At a Glance
Anne Moody didn’t plan on being a writer. She says that she was “first and foremost an activist in the civil rights movement in Mississippi.” She joined many civil rights groups as a direct result of the death of Emmett Till, a fourteen-year-old African American boy who was brutally murdered in 1955.
Moody, however, eventually grew frustrated with the movement’s lack of progress and began writing about the civil rights struggle in her autobiography, Coming of Age in Mississippi. Beautifully told from a child’s perspective, the book was highly praised and led to her writing the short story “New Hopes for the Seventies” as well as a short story collection titled Mr. Death.
Facts and Trivia
- Anne Moody participated in both the Woolworth luncheon sit-in and the march on Washington where Martin Luther King, Jr. gave his famous “I Have a Dream” speech.

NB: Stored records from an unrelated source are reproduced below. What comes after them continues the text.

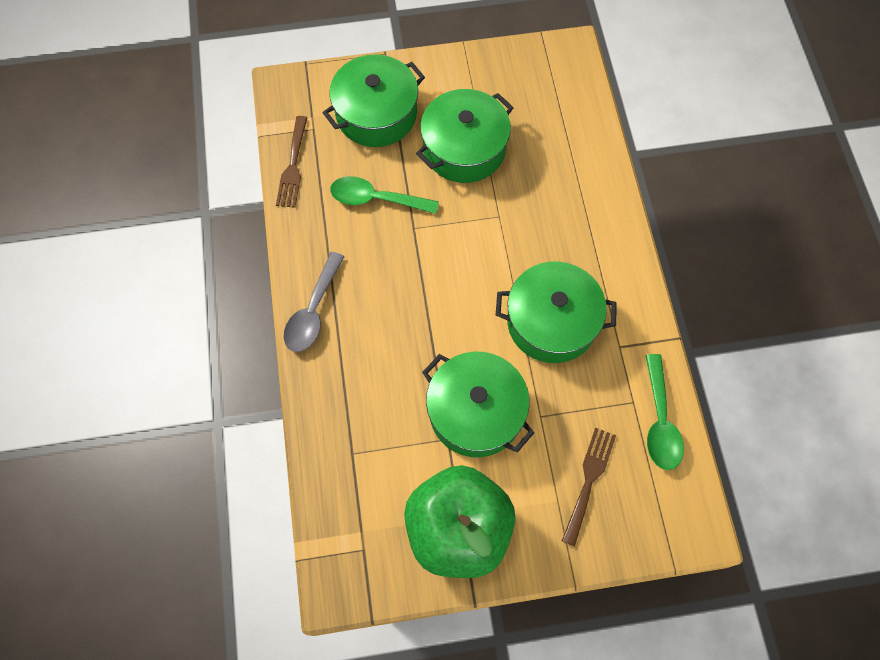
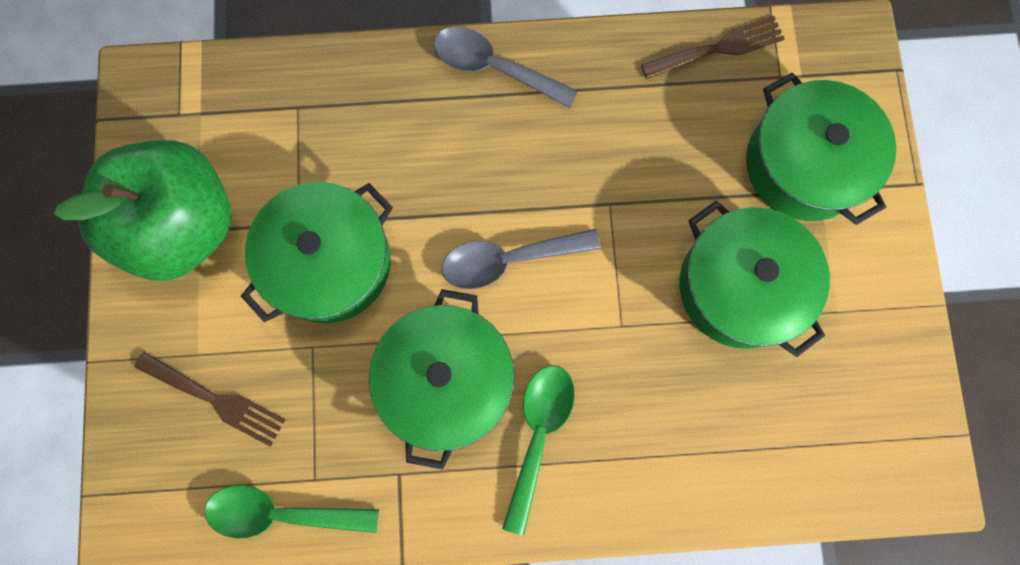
camera: 95 degrees right, 10 degrees up
(293, 166) = (718, 48): brown fork -> brown fork turned 150 degrees clockwise
(376, 199) = (659, 155): green spoon -> green spoon (538, 435)
(461, 289) = (509, 260): none -> grey spoon

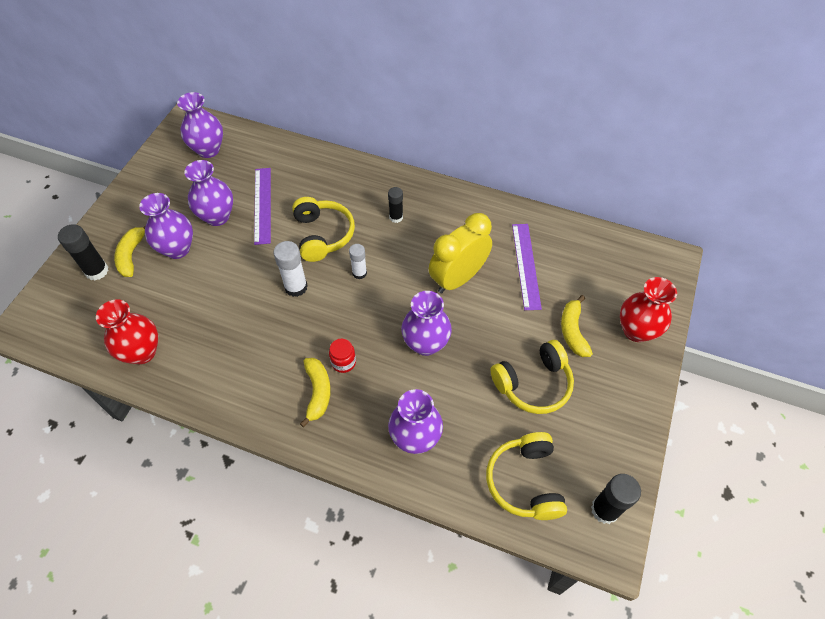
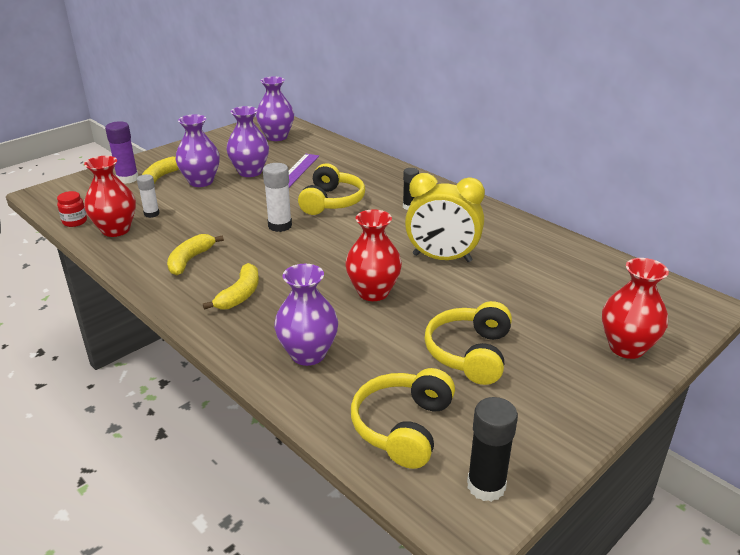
camera: 25 degrees right, 25 degrees down
(97, 271) = (127, 179): black glue stick -> purple glue stick
(343, 362) = (281, 282): red jar -> red jar (75, 222)
(359, 273) = (346, 231): white glue stick -> white glue stick (151, 214)
(425, 343) = (373, 292): purple vase -> red vase
(458, 278) = (442, 258): yellow clock -> yellow clock turned 150 degrees counterclockwise
(526, 265) = (523, 267): purple ruler -> none
(533, 384) = (470, 353): yellow headphones -> yellow headphones turned 105 degrees clockwise
(573, 331) = (545, 327): yellow banana -> yellow banana (190, 260)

- Moody attended Natchez Junior College on a basketball scholarship and later attended Tougaloo College on a full academic scholarship.
- Moody became deeply involved in civil rights activities while in college.
- Moody worked as a canvasser and church speaker for the NAACP and taught workshops on self-defense to demonstrators, all the while fearing for herself and her family’s safety.
- Moody lived a very private life and didn't give interviews or make appearances.